What is being asked: Every line from the one holding "européenne de véhicules tout-terrain GOES." through the one holding "OPI (Olímpiada Paraibana" in the data below must be returned exactly, both ends included, with pictures left out and nothing else added.

------ Given data

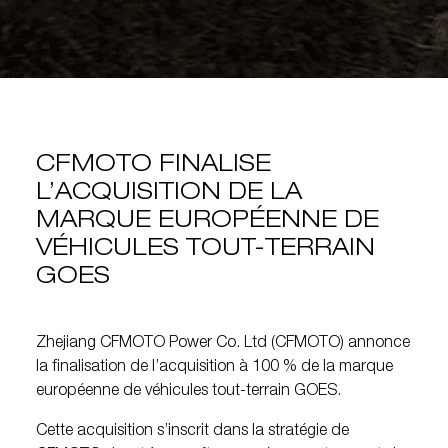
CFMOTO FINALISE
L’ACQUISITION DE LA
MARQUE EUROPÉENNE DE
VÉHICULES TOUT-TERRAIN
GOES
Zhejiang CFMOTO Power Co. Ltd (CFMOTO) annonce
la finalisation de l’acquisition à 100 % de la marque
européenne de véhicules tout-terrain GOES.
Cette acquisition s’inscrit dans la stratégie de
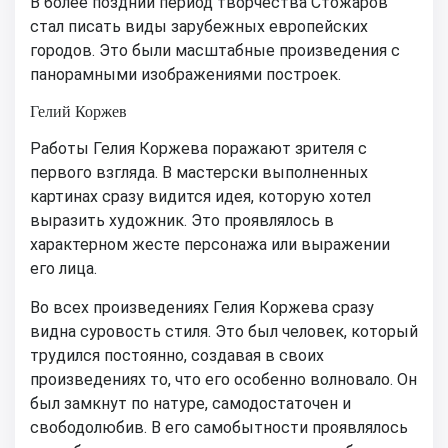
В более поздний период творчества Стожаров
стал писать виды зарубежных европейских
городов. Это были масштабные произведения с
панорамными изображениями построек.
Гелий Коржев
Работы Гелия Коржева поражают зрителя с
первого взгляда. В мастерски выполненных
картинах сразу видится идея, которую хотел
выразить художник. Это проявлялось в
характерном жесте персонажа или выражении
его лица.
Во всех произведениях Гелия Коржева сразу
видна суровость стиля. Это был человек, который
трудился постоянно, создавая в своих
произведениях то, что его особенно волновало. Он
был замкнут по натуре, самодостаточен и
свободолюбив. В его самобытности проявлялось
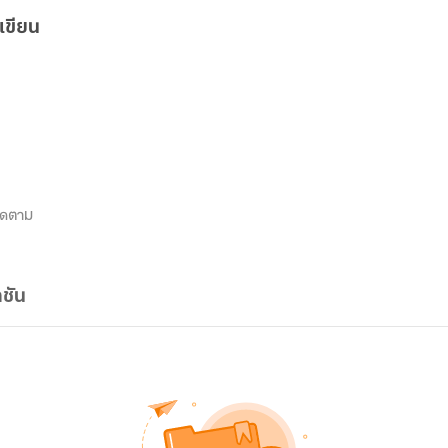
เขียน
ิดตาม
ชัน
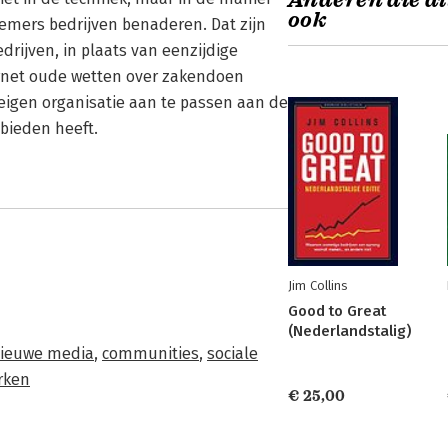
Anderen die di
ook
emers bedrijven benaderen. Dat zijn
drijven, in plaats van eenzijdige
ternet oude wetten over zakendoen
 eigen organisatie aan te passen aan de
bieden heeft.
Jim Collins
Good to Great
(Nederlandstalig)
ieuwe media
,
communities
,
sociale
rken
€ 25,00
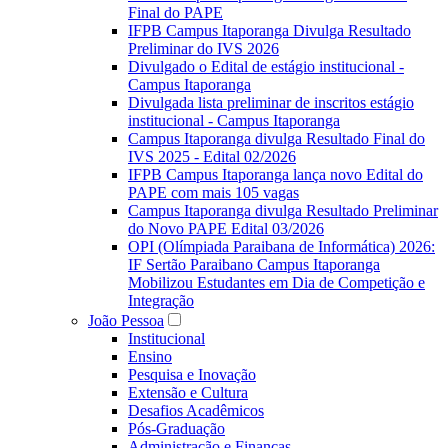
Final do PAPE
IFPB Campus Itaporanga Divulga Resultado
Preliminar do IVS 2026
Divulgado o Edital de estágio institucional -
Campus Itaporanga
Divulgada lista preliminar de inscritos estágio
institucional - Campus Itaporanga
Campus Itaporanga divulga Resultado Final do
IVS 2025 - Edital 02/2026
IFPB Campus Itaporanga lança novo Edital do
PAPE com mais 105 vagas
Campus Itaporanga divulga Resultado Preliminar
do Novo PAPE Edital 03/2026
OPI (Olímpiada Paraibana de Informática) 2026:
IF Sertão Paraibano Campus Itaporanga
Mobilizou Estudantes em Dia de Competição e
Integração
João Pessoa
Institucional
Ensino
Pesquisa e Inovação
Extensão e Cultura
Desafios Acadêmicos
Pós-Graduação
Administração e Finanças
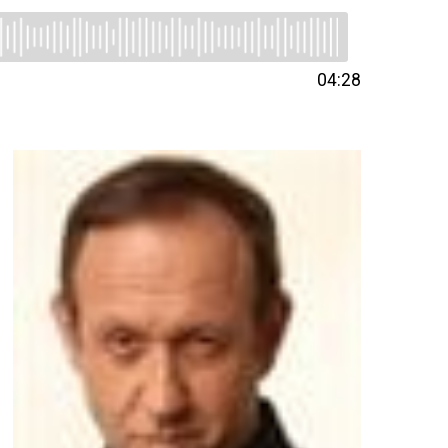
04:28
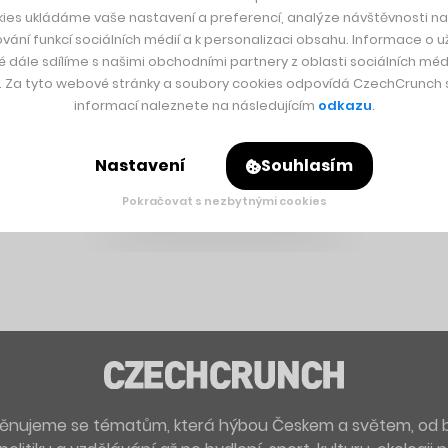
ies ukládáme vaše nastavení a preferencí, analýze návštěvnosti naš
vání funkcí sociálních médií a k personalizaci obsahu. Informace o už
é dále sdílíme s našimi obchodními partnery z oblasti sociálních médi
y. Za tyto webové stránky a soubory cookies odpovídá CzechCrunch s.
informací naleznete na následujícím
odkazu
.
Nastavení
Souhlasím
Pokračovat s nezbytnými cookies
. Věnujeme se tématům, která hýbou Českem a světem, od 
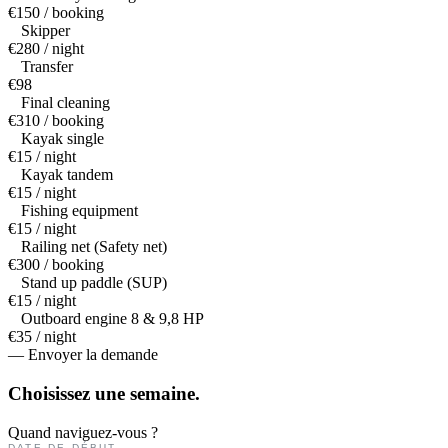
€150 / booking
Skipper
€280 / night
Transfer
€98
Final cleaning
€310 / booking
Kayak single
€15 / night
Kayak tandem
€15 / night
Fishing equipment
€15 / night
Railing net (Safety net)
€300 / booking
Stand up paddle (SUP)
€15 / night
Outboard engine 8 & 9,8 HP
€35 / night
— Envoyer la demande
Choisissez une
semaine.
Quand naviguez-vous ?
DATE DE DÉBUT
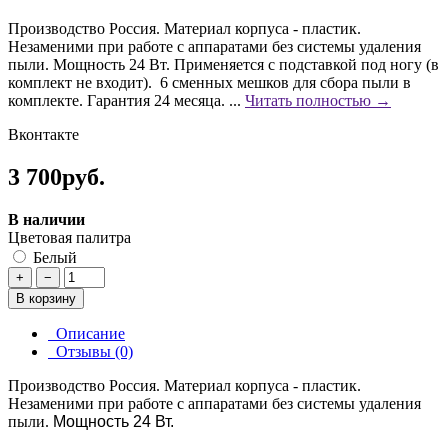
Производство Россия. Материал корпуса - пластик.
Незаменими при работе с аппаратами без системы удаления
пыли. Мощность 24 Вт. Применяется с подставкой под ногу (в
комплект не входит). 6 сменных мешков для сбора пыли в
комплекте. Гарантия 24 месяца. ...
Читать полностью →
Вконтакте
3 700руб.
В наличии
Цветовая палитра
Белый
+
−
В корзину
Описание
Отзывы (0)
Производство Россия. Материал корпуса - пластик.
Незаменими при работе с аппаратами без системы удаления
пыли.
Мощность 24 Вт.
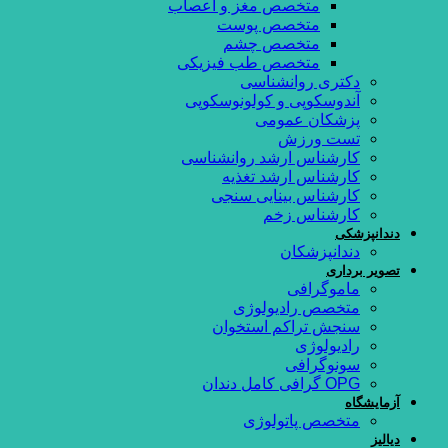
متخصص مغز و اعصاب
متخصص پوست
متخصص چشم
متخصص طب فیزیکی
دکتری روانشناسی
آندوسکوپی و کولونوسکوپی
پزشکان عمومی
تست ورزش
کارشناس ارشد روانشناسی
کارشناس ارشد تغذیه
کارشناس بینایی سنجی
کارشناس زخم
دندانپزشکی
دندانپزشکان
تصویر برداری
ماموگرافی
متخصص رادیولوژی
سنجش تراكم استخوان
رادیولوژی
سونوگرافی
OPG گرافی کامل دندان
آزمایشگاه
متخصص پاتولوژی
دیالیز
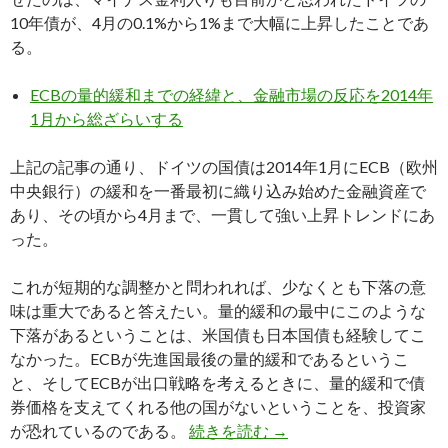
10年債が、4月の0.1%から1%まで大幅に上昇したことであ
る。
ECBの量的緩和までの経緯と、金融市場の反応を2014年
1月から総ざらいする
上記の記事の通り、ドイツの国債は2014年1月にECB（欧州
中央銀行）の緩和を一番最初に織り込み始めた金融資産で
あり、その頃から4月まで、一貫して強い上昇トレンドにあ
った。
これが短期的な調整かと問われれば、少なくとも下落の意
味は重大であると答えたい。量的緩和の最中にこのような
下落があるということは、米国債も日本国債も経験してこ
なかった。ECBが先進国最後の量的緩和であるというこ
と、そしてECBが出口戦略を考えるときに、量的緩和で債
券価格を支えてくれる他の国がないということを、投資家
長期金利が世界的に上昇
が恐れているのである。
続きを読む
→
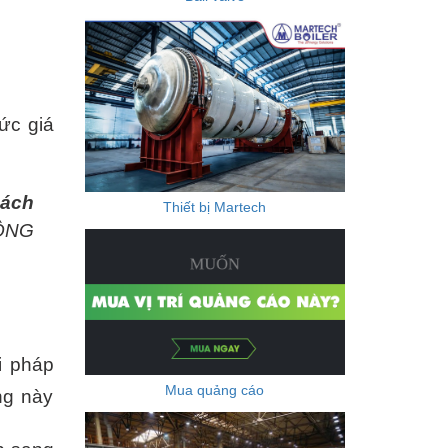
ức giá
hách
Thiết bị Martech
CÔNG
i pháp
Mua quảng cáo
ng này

------------
------ Given data

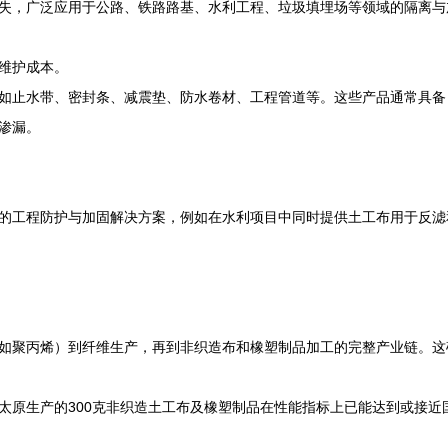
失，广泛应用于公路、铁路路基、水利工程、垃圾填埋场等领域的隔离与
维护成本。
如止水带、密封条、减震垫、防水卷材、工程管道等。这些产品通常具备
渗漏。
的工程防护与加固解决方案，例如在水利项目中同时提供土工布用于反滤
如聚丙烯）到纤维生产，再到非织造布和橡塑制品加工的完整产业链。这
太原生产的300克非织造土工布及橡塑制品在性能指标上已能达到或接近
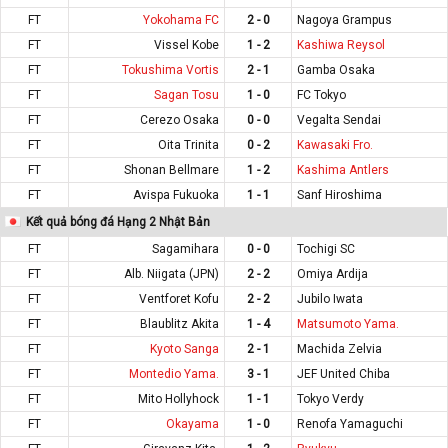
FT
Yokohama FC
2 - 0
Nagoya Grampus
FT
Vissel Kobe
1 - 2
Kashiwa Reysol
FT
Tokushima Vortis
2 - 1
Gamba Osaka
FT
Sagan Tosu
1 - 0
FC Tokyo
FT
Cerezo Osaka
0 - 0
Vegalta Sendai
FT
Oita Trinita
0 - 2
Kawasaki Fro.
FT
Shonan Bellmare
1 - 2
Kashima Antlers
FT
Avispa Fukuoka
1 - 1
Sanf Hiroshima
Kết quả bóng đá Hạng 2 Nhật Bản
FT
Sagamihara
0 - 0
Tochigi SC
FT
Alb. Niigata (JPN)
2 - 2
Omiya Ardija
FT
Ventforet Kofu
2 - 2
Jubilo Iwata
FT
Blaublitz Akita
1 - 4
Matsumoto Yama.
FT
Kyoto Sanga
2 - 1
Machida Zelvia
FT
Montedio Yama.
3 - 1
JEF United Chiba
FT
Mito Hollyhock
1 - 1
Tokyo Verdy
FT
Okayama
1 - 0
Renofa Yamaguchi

------------

Answer to the exercise:
européenne de véhicules tout-terrain GOES.
Cette acquisition s’inscrit dans la stratégie de
В более поздний период творчества Стожаров
стал писать виды зарубежных европейских
городов. Это были масштабные произведения с
панорамными изображениями построек.
Гелий Коржев
Работы Гелия Коржева поражают зрителя с
первого взгляда. В мастерски выполненных
картинах сразу видится идея, которую хотел
выразить художник. Это проявлялось в
характерном жесте персонажа или выражении
его лица.
Во всех произведениях Гелия Коржева сразу
видна суровость стиля. Это был человек, который
трудился постоянно, создавая в своих
произведениях то, что его особенно волновало. Он
был замкнут по натуре, самодостаточен и
свободолюбив. В его самобытности проявлялось
เขียน
ิดตาม
ชัน
Anderen die di
ook
emers bedrijven benaderen. Dat zijn
drijven, in plaats van eenzijdige
ternet oude wetten over zakendoen
 eigen organisatie aan te passen aan de
bieden heeft.
Jim Collins
Good to Great
(Nederlandstalig)
ieuwe media
,
communities
,
sociale
rken
€ 25,00
Final do PAPE
IFPB Campus Itaporanga Divulga Resultado
Preliminar do IVS 2026
Divulgado o Edital de estágio institucional -
Campus Itaporanga
Divulgada lista preliminar de inscritos estágio
institucional - Campus Itaporanga
Campus Itaporanga divulga Resultado Final do
IVS 2025 - Edital 02/2026
IFPB Campus Itaporanga lança novo Edital do
PAPE com mais 105 vagas
Campus Itaporanga divulga Resultado Preliminar
do Novo PAPE Edital 03/2026
OPI (Olímpiada Paraibana de Informática) 2026:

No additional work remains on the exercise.